SAS CEO Anko Van der Werff has threatened to take the airline through a court-led restructuring process after little progress was made on the strategic plan it unveiled earlier this year.
“If people are still aiming for or expecting that there will be a magical solution to the challenges that we’re faced with, I think they are wrong,” he said during the airline’s April-quarter earnings call on May 31. He added that if SAS is unable to “find the right outcome for us to be competitive” then “we may be forced to go in court.”
By that, van der Werff referred to the European equivalent of bankruptcy restructuring.
Van der Werff repeatedly cited aircraft lessors when asked about the lack of progress on SAS Forward. The airline is seeking to negotiate both more attractive lease terms and alter the composition of its fleet, particularly of widebody aircraft, he said. SAS wants to shrink and simplify its fleet of twin-aisle planes, which today includes 14 Airbus A330 and A350s, in recognition of continued travel restrictions to Asia and the likely long-term closure of Russian airspace. The airline also wants to accelerate the renewal of its narrowbody fleet, which includes completing the replacement of its 12 remaining Boeing 737s with new Airbus A320neo-family aircraft.
SAS Forward is a 7.5 billion Swedish kroner ($768 million), five-year savings program that, according to van der Werff, is needed to make the airline “competitive.” The plan breaks down into five areas: 2.3 billion Swedish kroner from operations and planning, 1.8 billion Swedish kroner from fleet, 1.2 billion Swedish kroner from airports, 1.1 billion Swedish kroner from administration and distribution, and 1.1 billion Swedish kroner from other areas.
SAS Chief Financial Officer Erno Hilden said the airline had made “limited progress” on the entire program.
SAS, which struggled financially even before the pandemic, faces stiff competition in its home markets. Its largest competitor, Norwegian Air, emerged from its own court-led restructuring a smaller, nimbler airline that is rapidly building back its medium- and short-haul network in the Nordic countries and to Europe. Startups Flyr and Norse Atlantic Airways are challenging SAS in Norway. And competitors Eurowings, Finnair, and Ryanair used the crisis to expand their presence in Stockholm, a stronghold for SAS. “We have to be fully competitive in order to stay relevant,” van der Werff said.
But the need to become a competitive airline runs deeper than just fending off other airlines.
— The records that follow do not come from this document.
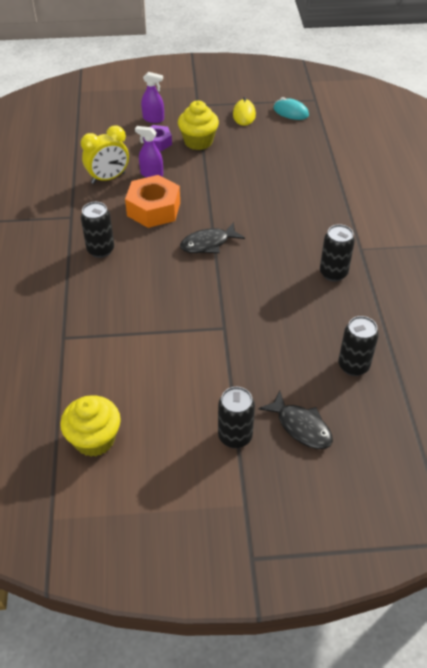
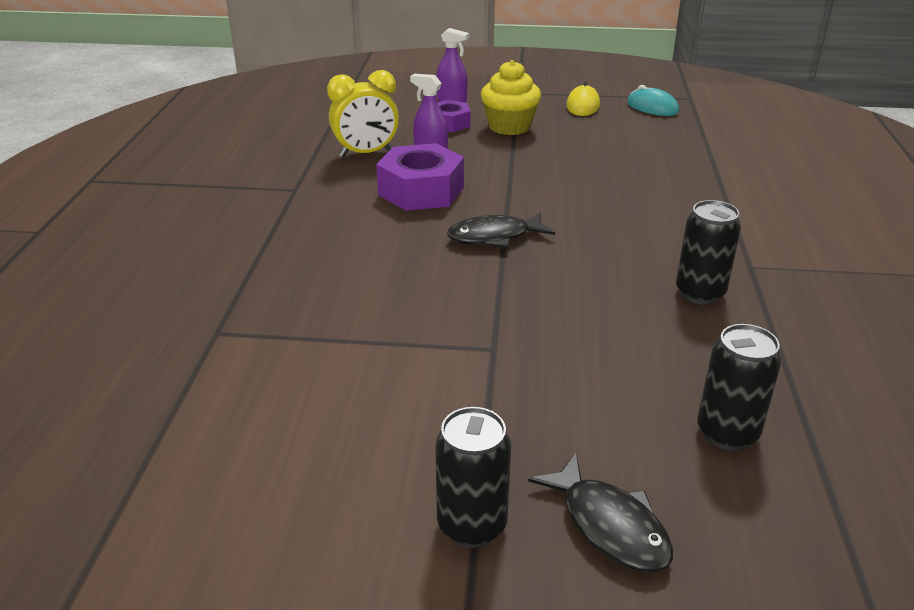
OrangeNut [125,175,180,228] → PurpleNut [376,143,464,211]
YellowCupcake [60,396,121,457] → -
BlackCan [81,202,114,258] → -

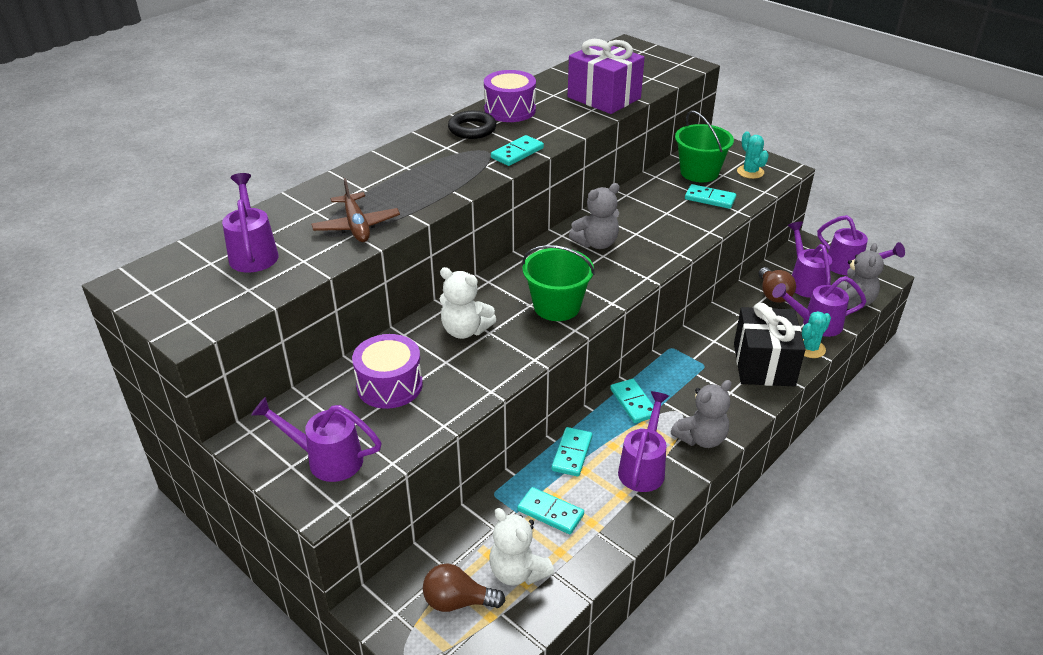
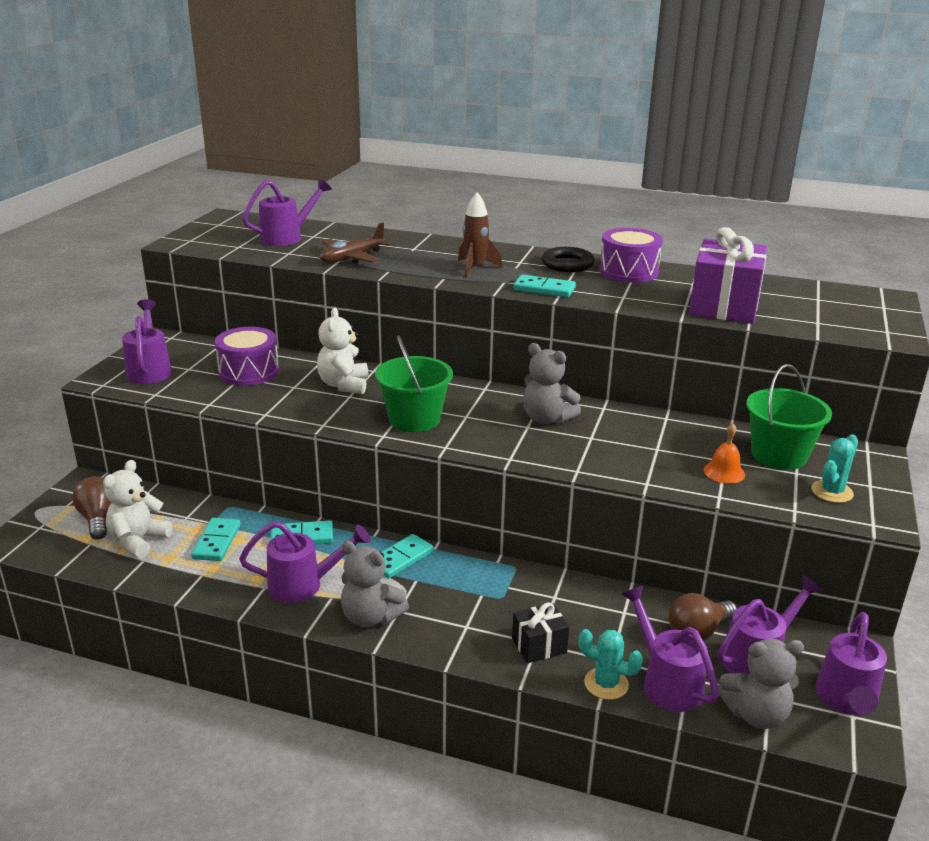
- → BrownRocket [458,192,502,278]
BlackGift [734,303,806,386] → BlackGift [512,602,569,663], x0.52
TurquoiseDomino [685,184,736,209] → OrangeBell [704,423,745,484]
SAS needs to raise at least 9.5 billion Swedish kroner in capital in order to maintain “sufficient liquidity,” Hilden said. And it needs improve cost structure in order to raise those funds — hence SAS Forward — which the airline intends to do by issuing new equity, he continued. SAS also hopes to convert 20 billion Swedish kroner in debt to equity.
SAS looks forward to a strong summer. Van der Werff said booking trends are “encouraging” with the airline expecting passenger numbers at roughly 80 percent of three years ago this summer even with most of its Asia network still suspended. SAS will fly more to southern Europe this summer than it ever has before, he said. The carrier has positioned itself to capture a larger share of these leisure travel flows with these additional flights, as well as a new base in Bergen, Norway, operated by its new subsidiary SAS Link.
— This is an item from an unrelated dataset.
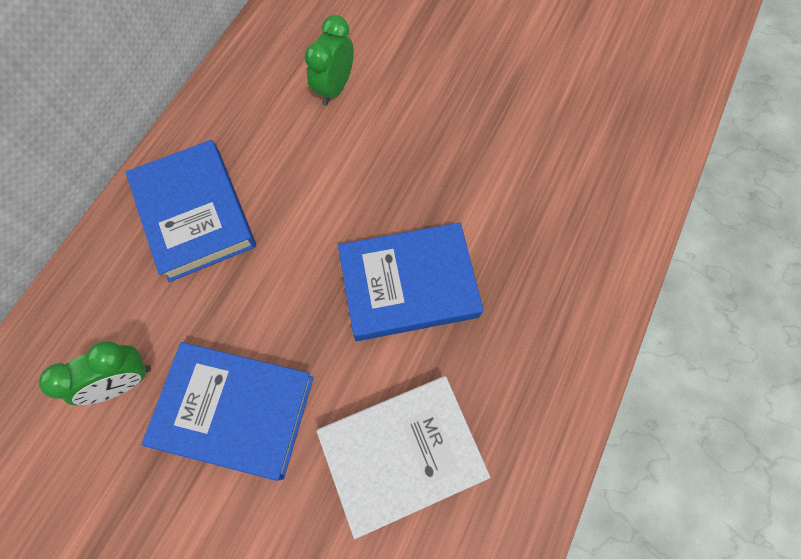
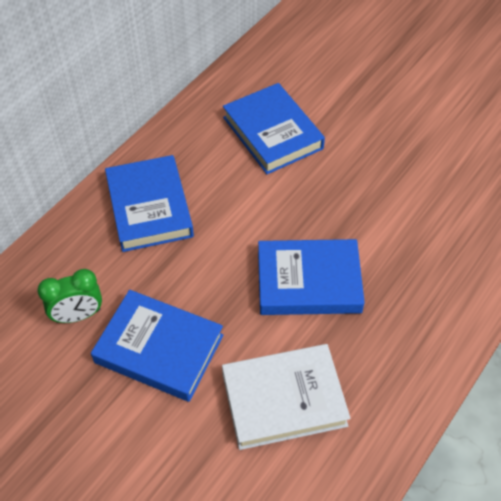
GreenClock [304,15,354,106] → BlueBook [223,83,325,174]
The cautiously optimistic outlook is tempered by the same concerns that other European airlines have cited. Operations are challenged by staffing everywhere from airports to suppliers and air traffic control organizations. Fuel prices are elevated due to high oil prices. The war in Ukraine continues to add an element of geopolitical uncertainty. And then there is Covid-19, which may have a few new variants to show yet.
SAS revenues jumped 265 percent year-over-year to 7 billion Swedish kroner during the three months ending in April, the second quarter in its 2022 fiscal year. Revenues were down 31 percent compared to 2019. The airline reported a 763 million Swedish kroner operating loss and a 1.5 billion Swedish kroner net loss. Unit revenues were up 10 percent year-over-three-years and unit costs excluding fuel up 12 percent.
The airline did not provide future guidance, citing macroeconomic uncertainty.